In Mary Meeker’s just released 2014 “Internet Trends” report, there is a very interesting trend which I do not recall seeing in her previous reports.
From 2005-2014, over a period of 10 years – a decade of significant growth of manufacturing offshore outsourcing, although there is a small shift back towards domestic with the improvements in robotics – one major element’s manufacture, perhaps the most important one, is now almost completely domestic: mobile operating system.
In 2005, 5% of mobile operating systems were “Made in the USA.” Android and iOS simply did not exist, Blackberry, although made in Canada, was still fairly small, and Nokia’s Symbian ruled. Fast forward to 2013, Symbian is basically gone, Blackberry is tiny, and Android and iOS, along with minor player Windows Phone, have 97% market share.
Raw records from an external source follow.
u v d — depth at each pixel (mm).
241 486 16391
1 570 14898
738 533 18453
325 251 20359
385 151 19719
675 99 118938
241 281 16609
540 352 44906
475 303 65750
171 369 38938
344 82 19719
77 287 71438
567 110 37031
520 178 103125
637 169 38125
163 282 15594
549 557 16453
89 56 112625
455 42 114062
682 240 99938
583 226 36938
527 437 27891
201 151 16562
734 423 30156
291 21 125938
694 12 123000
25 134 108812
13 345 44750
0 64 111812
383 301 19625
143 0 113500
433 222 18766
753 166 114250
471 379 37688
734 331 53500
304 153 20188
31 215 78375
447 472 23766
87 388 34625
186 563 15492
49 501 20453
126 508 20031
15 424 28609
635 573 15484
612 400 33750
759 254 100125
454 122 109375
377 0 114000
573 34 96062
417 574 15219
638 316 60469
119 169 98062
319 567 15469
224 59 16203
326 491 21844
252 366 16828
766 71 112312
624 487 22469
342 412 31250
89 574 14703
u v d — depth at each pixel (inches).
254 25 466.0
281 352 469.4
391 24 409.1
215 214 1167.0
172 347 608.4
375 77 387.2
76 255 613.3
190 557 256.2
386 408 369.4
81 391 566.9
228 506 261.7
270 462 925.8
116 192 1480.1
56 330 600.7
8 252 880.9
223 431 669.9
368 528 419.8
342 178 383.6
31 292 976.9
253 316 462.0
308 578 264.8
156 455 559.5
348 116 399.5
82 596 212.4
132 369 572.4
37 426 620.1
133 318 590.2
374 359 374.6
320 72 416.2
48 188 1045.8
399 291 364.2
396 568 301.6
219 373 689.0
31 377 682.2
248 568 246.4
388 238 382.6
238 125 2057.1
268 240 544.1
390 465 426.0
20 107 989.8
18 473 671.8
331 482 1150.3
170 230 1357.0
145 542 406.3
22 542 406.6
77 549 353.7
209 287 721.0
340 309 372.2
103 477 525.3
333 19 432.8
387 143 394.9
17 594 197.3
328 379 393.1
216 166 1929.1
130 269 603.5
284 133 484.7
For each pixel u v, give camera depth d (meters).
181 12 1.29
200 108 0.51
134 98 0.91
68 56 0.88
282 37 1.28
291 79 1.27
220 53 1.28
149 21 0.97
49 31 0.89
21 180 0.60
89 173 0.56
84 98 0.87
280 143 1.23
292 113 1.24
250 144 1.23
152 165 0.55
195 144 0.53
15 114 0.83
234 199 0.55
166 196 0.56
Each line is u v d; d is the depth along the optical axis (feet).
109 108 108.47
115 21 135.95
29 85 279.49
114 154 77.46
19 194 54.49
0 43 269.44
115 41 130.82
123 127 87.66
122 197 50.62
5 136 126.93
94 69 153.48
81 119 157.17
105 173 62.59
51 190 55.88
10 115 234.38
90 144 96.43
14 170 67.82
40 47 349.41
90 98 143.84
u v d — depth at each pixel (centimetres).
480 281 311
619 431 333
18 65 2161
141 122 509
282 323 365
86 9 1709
Additionally, from an absolute numbers perspective, that market has grown dramatically. According to the ITU, in 2005, there were ~2BN cellular phone subscriptions; by 2013 there were 6.8BN.
This should not be surprising. The advent of a two solid mobile operating systems that consumers want to use not only has taken market share from Symbian, it has grown the market by a factor of 3.4!
Despite the offshore manufacturing of the hardware, the hearts of these devices are the OS. Apple’s phone specifications may be better than most Android options, although the gap is closing quickly, but consumers are really paying for the Apple software and the ecosystem around it: App Store apps, iTunes music and movies, iMessage + FaceTime, iCloud. I do not know if these will be sufficient to maintain Apple’s hold on the market, and its premium prices, but this is what people pay for today.
The software is the heart of the mobile experience, and the software is American-dominated.
How did it happen? And will it last?
Countries with smaller populations, manufacturing infrastructure, and technology history have always loved software. It is cheap to build, requires smaller teams of more ingenious people, and has a marginal cost of zero. The Finnish with Nokia, Israelis with Waze and ICQ and many other software inventions, the list goes on. In the end, however, it is the combination of competitive pressures with a large, diverse and demanding customer base that lead to great software.
The software team at Apple and the Rubin/Miner team at Android both dealt with large domestic and diverse markets, great vision, and competitive pressures; the Nokia team, by contrast, felt comfortable in its bubble.
Will it last? Certainly for some period of time. The open nature of Android makes it easier and cheaper to adopt for other variants than building your own; see Amazon Kindle. The innovative US tech sector owned desktop OS for a long time, ceded ground on mobile, and then took it back with a vengeance in less than 10 years.